Ketua GEMPI Sumut, Ardyansyah, dalam keterangannya menyoroti kekayaan signifikan Sekretaris Daerah (Sekda) Kabupaten Langkat, AN. Disebutkan bahwa harta AN meningkat tajam dari Rp393 juta saat menjabat Kepala BKD menjadi lebih dari Rp10 miliar dalam kurun waktu 2017–2021 saat menduduki jabatan Kepala Inspektorat, jumlah yang tetap stabil hingga saat ini sebagai Sekda.
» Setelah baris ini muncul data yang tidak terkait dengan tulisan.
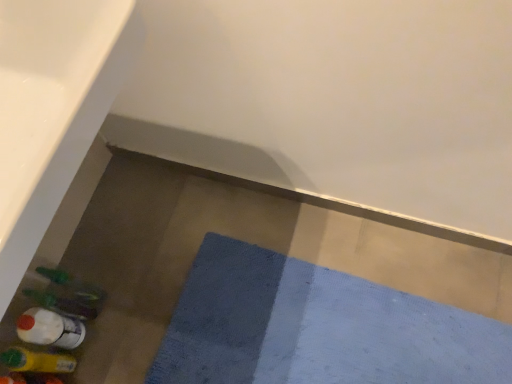
What is the approximate width of white glossy bath at lower left?

It is 17.60 inches.

You are a GUI agent. You are given a task and a screenshot of the screen. Output one action in this format:
    pyautogui.click(x=<x>, y=<y>)
    Task: Click on the translucent plastic bottle at lower left, the second bottle when ordered from bottom to top
    This screenshot has width=512, height=384.
    Given the screenshot: What is the action you would take?
    pyautogui.click(x=50, y=329)

What is the approximate width of translucent plastic bottle at lower left, which is the second bottle from top to bottom?

3.28 inches.

The width and height of the screenshot is (512, 384). What do you see at coordinates (37, 361) in the screenshot? I see `translucent plastic bottle at lower left, marked as the 1th bottle in a bottom-to-top arrangement` at bounding box center [37, 361].

I want to click on blue textured bath mat at lower center, so click(316, 328).

Consider the image. Can you tell me how much translucent plastic bottle at lower left, which is the second bottle from top to bottom, and translucent plastic bottle at lower left, arranged as the first bottle when viewed from the top, differ in facing direction?

The angular difference between translucent plastic bottle at lower left, which is the second bottle from top to bottom, and translucent plastic bottle at lower left, arranged as the first bottle when viewed from the top, is 0.00103 degrees.

Considering the relative sizes of translucent plastic bottle at lower left, which is the second bottle from top to bottom, and translucent plastic bottle at lower left, arranged as the first bottle when viewed from the top, in the image provided, is translucent plastic bottle at lower left, which is the second bottle from top to bottom, wider than translucent plastic bottle at lower left, arranged as the first bottle when viewed from the top,?

No.

In the scene shown: Is translucent plastic bottle at lower left, the second bottle when ordered from bottom to top, not close to translucent plastic bottle at lower left, the 3th bottle positioned from the bottom?

Actually, translucent plastic bottle at lower left, the second bottle when ordered from bottom to top, and translucent plastic bottle at lower left, the 3th bottle positioned from the bottom, are a little close together.

How far apart are translucent plastic bottle at lower left, the second bottle when ordered from bottom to top, and translucent plastic bottle at lower left, arranged as the first bottle when viewed from the top?

translucent plastic bottle at lower left, the second bottle when ordered from bottom to top, is 2.43 inches away from translucent plastic bottle at lower left, arranged as the first bottle when viewed from the top.

Is translucent plastic bottle at lower left, marked as the 1th bottle in a bottom-to-top arrangement, directly adjacent to white glossy bath at lower left?

No, translucent plastic bottle at lower left, marked as the 1th bottle in a bottom-to-top arrangement, is not next to white glossy bath at lower left.

Is translucent plastic bottle at lower left, marked as the 1th bottle in a bottom-to-top arrangement, oriented away from white glossy bath at lower left?

No, translucent plastic bottle at lower left, marked as the 1th bottle in a bottom-to-top arrangement,'s orientation is not away from white glossy bath at lower left.

From a real-world perspective, which object rests below the other?

translucent plastic bottle at lower left, marked as the 1th bottle in a bottom-to-top arrangement, from a real-world perspective.

Between translucent plastic bottle at lower left, which ranks as the 3th bottle in top-to-bottom order, and white glossy bath at lower left, which one has larger width?

white glossy bath at lower left is wider.

Considering the relative sizes of translucent plastic bottle at lower left, arranged as the first bottle when viewed from the top, and white glossy bath at lower left in the image provided, is translucent plastic bottle at lower left, arranged as the first bottle when viewed from the top, shorter than white glossy bath at lower left?

No.

Considering the positions of objects translucent plastic bottle at lower left, the 3th bottle positioned from the bottom, and white glossy bath at lower left in the image provided, who is more to the right, translucent plastic bottle at lower left, the 3th bottle positioned from the bottom, or white glossy bath at lower left?

white glossy bath at lower left.

In terms of size, does translucent plastic bottle at lower left, arranged as the first bottle when viewed from the top, appear bigger or smaller than white glossy bath at lower left?

Clearly, translucent plastic bottle at lower left, arranged as the first bottle when viewed from the top, is smaller in size than white glossy bath at lower left.

From the picture: Is blue textured bath mat at lower center with white glossy bath at lower left?

No, blue textured bath mat at lower center is not with white glossy bath at lower left.

Between blue textured bath mat at lower center and white glossy bath at lower left, which one is positioned behind?

blue textured bath mat at lower center.

Considering the sizes of objects blue textured bath mat at lower center and white glossy bath at lower left in the image provided, who is smaller, blue textured bath mat at lower center or white glossy bath at lower left?

blue textured bath mat at lower center is smaller.

From the image's perspective, is blue textured bath mat at lower center on top of white glossy bath at lower left?

No, from the image's perspective, blue textured bath mat at lower center is not above white glossy bath at lower left.

Is translucent plastic bottle at lower left, which ranks as the 3th bottle in top-to-bottom order, placed right next to translucent plastic bottle at lower left, arranged as the first bottle when viewed from the top?

translucent plastic bottle at lower left, which ranks as the 3th bottle in top-to-bottom order, and translucent plastic bottle at lower left, arranged as the first bottle when viewed from the top, are clearly separated.

From the image's perspective, which one is positioned higher, translucent plastic bottle at lower left, which ranks as the 3th bottle in top-to-bottom order, or translucent plastic bottle at lower left, the 3th bottle positioned from the bottom?

translucent plastic bottle at lower left, the 3th bottle positioned from the bottom, is shown above in the image.

Is translucent plastic bottle at lower left, arranged as the first bottle when viewed from the top, located within translucent plastic bottle at lower left, which ranks as the 3th bottle in top-to-bottom order?

No, translucent plastic bottle at lower left, arranged as the first bottle when viewed from the top, is not inside translucent plastic bottle at lower left, which ranks as the 3th bottle in top-to-bottom order.

Considering the relative positions of translucent plastic bottle at lower left, marked as the 1th bottle in a bottom-to-top arrangement, and translucent plastic bottle at lower left, the 3th bottle positioned from the bottom, in the image provided, is translucent plastic bottle at lower left, marked as the 1th bottle in a bottom-to-top arrangement, to the left or to the right of translucent plastic bottle at lower left, the 3th bottle positioned from the bottom,?

Based on their positions, translucent plastic bottle at lower left, marked as the 1th bottle in a bottom-to-top arrangement, is located to the left of translucent plastic bottle at lower left, the 3th bottle positioned from the bottom.

Which is behind, white glossy bath at lower left or blue textured bath mat at lower center?

blue textured bath mat at lower center is behind.

Does white glossy bath at lower left have a lesser width compared to blue textured bath mat at lower center?

Correct, the width of white glossy bath at lower left is less than that of blue textured bath mat at lower center.

Does white glossy bath at lower left turn towards blue textured bath mat at lower center?

No, white glossy bath at lower left is not aimed at blue textured bath mat at lower center.

Where is `bath mat below the translucent plastic bottle at lower left, which is the second bottle from top to bottom (from the image's perspective)`? The height and width of the screenshot is (384, 512). bath mat below the translucent plastic bottle at lower left, which is the second bottle from top to bottom (from the image's perspective) is located at coordinates (316, 328).

Which is correct: blue textured bath mat at lower center is inside translucent plastic bottle at lower left, the second bottle when ordered from bottom to top, or outside of it?

blue textured bath mat at lower center cannot be found inside translucent plastic bottle at lower left, the second bottle when ordered from bottom to top.

How distant is blue textured bath mat at lower center from translucent plastic bottle at lower left, which is the second bottle from top to bottom?

A distance of 23.12 inches exists between blue textured bath mat at lower center and translucent plastic bottle at lower left, which is the second bottle from top to bottom.

From the image's perspective, between blue textured bath mat at lower center and translucent plastic bottle at lower left, which is the second bottle from top to bottom, who is located below?

blue textured bath mat at lower center, from the image's perspective.

From the translucent plastic bottle at lower left, the 3th bottle positioned from the bottom, count 1st bottles forward and point to it. Please provide its 2D coordinates.

[(50, 329)]

This screenshot has height=384, width=512. There is a white glossy bath at lower left. In order to click on the 1st bottle below it (from a real-world perspective) in this screenshot , I will do `click(37, 361)`.

Looking at the image, which one is located further to translucent plastic bottle at lower left, which is the second bottle from top to bottom, white glossy bath at lower left or translucent plastic bottle at lower left, which ranks as the 3th bottle in top-to-bottom order?

white glossy bath at lower left lies further to translucent plastic bottle at lower left, which is the second bottle from top to bottom, than the other object.

Which object lies further to the anchor point blue textured bath mat at lower center, white glossy bath at lower left or translucent plastic bottle at lower left, the 3th bottle positioned from the bottom?

The object further to blue textured bath mat at lower center is white glossy bath at lower left.

Which object lies further to the anchor point white glossy bath at lower left, translucent plastic bottle at lower left, which ranks as the 3th bottle in top-to-bottom order, or translucent plastic bottle at lower left, which is the second bottle from top to bottom?

translucent plastic bottle at lower left, which ranks as the 3th bottle in top-to-bottom order, is further to white glossy bath at lower left.

From the image, which object appears to be farther from translucent plastic bottle at lower left, marked as the 1th bottle in a bottom-to-top arrangement, blue textured bath mat at lower center or white glossy bath at lower left?

white glossy bath at lower left lies further to translucent plastic bottle at lower left, marked as the 1th bottle in a bottom-to-top arrangement, than the other object.

From the image, which object appears to be nearer to white glossy bath at lower left, blue textured bath mat at lower center or translucent plastic bottle at lower left, which is the second bottle from top to bottom?

translucent plastic bottle at lower left, which is the second bottle from top to bottom, lies closer to white glossy bath at lower left than the other object.

Considering their positions, is translucent plastic bottle at lower left, the second bottle when ordered from bottom to top, positioned further to blue textured bath mat at lower center than translucent plastic bottle at lower left, the 3th bottle positioned from the bottom?

translucent plastic bottle at lower left, the 3th bottle positioned from the bottom, is positioned further to the anchor blue textured bath mat at lower center.

Looking at the image, which one is located further to translucent plastic bottle at lower left, which ranks as the 3th bottle in top-to-bottom order, translucent plastic bottle at lower left, arranged as the first bottle when viewed from the top, or white glossy bath at lower left?

white glossy bath at lower left lies further to translucent plastic bottle at lower left, which ranks as the 3th bottle in top-to-bottom order, than the other object.

Based on their spatial positions, is blue textured bath mat at lower center or translucent plastic bottle at lower left, the second bottle when ordered from bottom to top, closer to translucent plastic bottle at lower left, the 3th bottle positioned from the bottom?

translucent plastic bottle at lower left, the second bottle when ordered from bottom to top, is positioned closer to the anchor translucent plastic bottle at lower left, the 3th bottle positioned from the bottom.

Image resolution: width=512 pixels, height=384 pixels. What are the coordinates of `bath situated between translucent plastic bottle at lower left, arranged as the first bottle when viewed from the top, and blue textured bath mat at lower center from left to right` in the screenshot? It's located at (52, 109).

The image size is (512, 384). Identify the location of bottle between translucent plastic bottle at lower left, arranged as the first bottle when viewed from the top, and translucent plastic bottle at lower left, which ranks as the 3th bottle in top-to-bottom order, in the up-down direction. (50, 329).

Find the location of `bottle between translucent plastic bottle at lower left, the second bottle when ordered from bottom to top, and blue textured bath mat at lower center, in the horizontal direction`. bottle between translucent plastic bottle at lower left, the second bottle when ordered from bottom to top, and blue textured bath mat at lower center, in the horizontal direction is located at coordinates (62, 304).

Where is `bath between translucent plastic bottle at lower left, which ranks as the 3th bottle in top-to-bottom order, and blue textured bath mat at lower center, in the horizontal direction`? bath between translucent plastic bottle at lower left, which ranks as the 3th bottle in top-to-bottom order, and blue textured bath mat at lower center, in the horizontal direction is located at coordinates (52, 109).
Ardyansyah menjelaskan bahwa lonjakan tersebut sangat tidak masuk akal dan diduga kuat melibatkan gratifikasi dari kepala desa maupun OPD saat AN menjabat Kepala Inspektorat. Selain itu, ia juga mencurigai adanya manipulasi anggaran ketika AN mengisi jabatan Sekda. Aset-aset mewah milik AN, seperti kompleks perumahan di Stabat, Tanjung Pura, Binjai, rumah mewah di Medan Baru, hingga deretan kendaraan mahal yang sebagian diduga menggunakan fasilitas negara, turut menjadi sorotan karena belum dilaporkan secara lengkap dalam Laporan Harta Kekayaan Penyelenggara Negara (LHKPN).
GEMPI juga mengkritisi posisi strategis yang dipegang oleh pasangan suami istri AN (Sekda) dan RWM (Kepala Bappeda), yang berpotensi besar menimbulkan konflik kepentingan serta diduga menjadi lahan subur praktik nepotisme dalam pengelolaan anggaran daerah. Selain itu, mereka mencurigai adanya upaya penyembunyian aset serta pencucian uang melalui transaksi yang tidak tercatat dengan benar.
Dalam aksinya, GEMPI menyampaikan enam tuntutan utama sebagai berikut:
- Mendesak KPK RI dan Kejati Sumut membentuk tim khusus untuk mengusut lonjakan harta kekayaan tidak wajar AN dan RWM.
- Melakukan audit forensik serta audit gaya hidup terhadap seluruh aset mewah, termasuk rumah dan kendaraan yang diduga menggunakan fasilitas negara.
- Menyelidiki dugaan gratifikasi serta suap selama masa jabatan AN sebagai Kepala Inspektorat (2017–2021) hingga Sekda (2022–2025).
- Menguak praktik nepotisme dan konflik kepentingan akibat jabatan strategis yang dikuasai pasangan suami istri tersebut.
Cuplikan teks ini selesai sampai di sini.